Numa altura em que se receiam cortes no abastecimento de gás e se vai implementar a poupança de energia para enfrentar o próximo inverno, um euro que desvaloriza face ao dólar e preços do petróleo em alta, não estando afastado o cenário de recessão para 2023, a incerteza e volatilidade dos preços das matérias-primas será uma constante, com uma forte pressão sobre a alimentação animal, sendo muito difícil o regresso aos níveis de preços de 2020 e uma redução sustentada nos preços ao consumo.

Nesta perspetiva, importa, pois, uma melhor atenção de Bruxelas e do Governo português às questões da agricultura, agroalimentar e alimentação, ao funcionamento da cadeia alimentar.

Temos de dispor de stocks estratégicos e garantir a existência de portos modernos e eficientes ao nível dos granéis alimentares e de aumentar a capacidade de armazenagem das empresas e das infraestruturas portuárias. Há que diversificar as fontes de abastecimento, o que significa a defesa do comércio livre e uma oposição às limitações à exportação. A tomada de decisões deve ser baseada em evidências científicas e não em ideologias, de forma a ser possível a utilização de todas as novas tecnologias para uma agricultura e alimentação animal de precisão, tendo em vista a promoção de práticas sustentáveis, nas quais se devem incluir a biotecnologia ou as novas técnicas de melhoramento de plantas, com aprovação sincronizada nos EUA, Brasil ou Argentina. Devemos continuar a discutir a dependência da Europa em proteína vegetal, mas debater e conhecer as vantagens e desvantagens dos biocombustíveis, a questão da alimentação versus energia e a promoção da economia circular. Precisamos de novas soluções nutricionais essenciais à alimentação de precisão, como algas, insetos ou produtos à base de plantas; ter uma estratégia coerente rumo à autossuficiência alimentar na cadeia da produção animal e promover as práticas da produção de alimentos numa lógica de “unidade produzida/recursos consumidos”.

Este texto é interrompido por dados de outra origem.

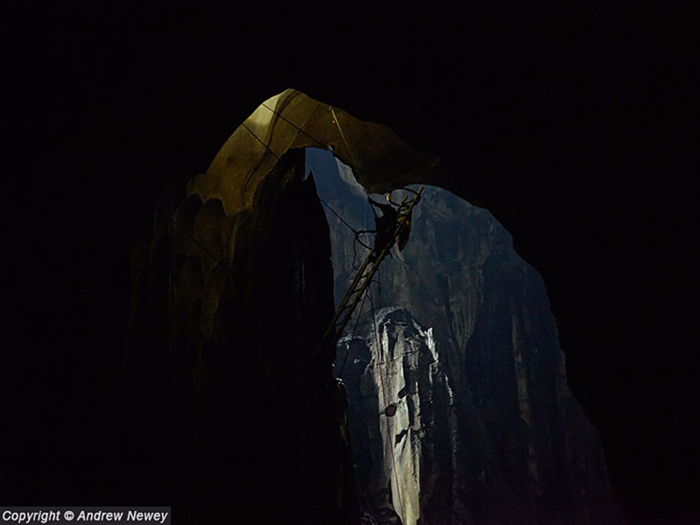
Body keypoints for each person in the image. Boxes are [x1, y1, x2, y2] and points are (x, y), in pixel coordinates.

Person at [367, 194, 399, 262]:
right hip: (385, 234)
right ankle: (377, 257)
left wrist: (373, 202)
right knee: (378, 242)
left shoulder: (390, 213)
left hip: (387, 235)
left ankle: (377, 257)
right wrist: (377, 221)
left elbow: (383, 207)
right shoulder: (388, 215)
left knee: (379, 241)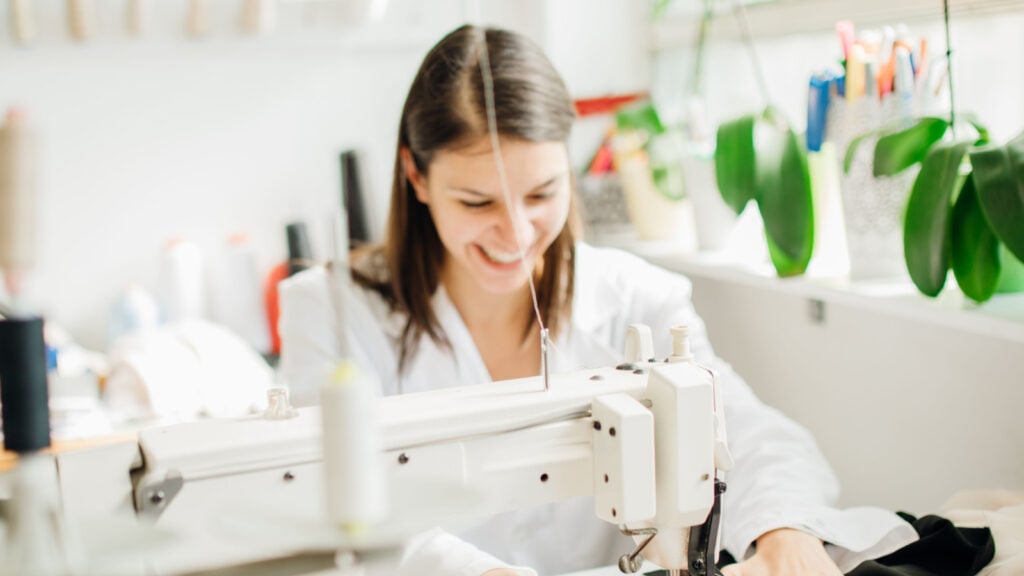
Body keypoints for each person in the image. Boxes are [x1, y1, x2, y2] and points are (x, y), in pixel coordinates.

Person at [279, 24, 917, 576]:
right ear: (415, 175)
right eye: (477, 203)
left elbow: (749, 436)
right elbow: (331, 501)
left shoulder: (638, 296)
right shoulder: (330, 314)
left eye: (542, 194)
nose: (517, 234)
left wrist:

Para além destes aspetos, em Portugal confrontamo-nos com a seca e o drama dos incêndios que representam igualmente uma oportunidade para a pecuária enquanto instrumento de ordenamento do território.

Tantos e tantos condicionantes e desafios, para os quais somos chamados a contribuir, reforçando o papel da indústria da alimentação animal na cadeia alimentar e na preservação de bens públicos, sendo necessária uma estratégia proativa de todos os intervenientes: empresas, universidades, investigação, Governo e Administração Pública.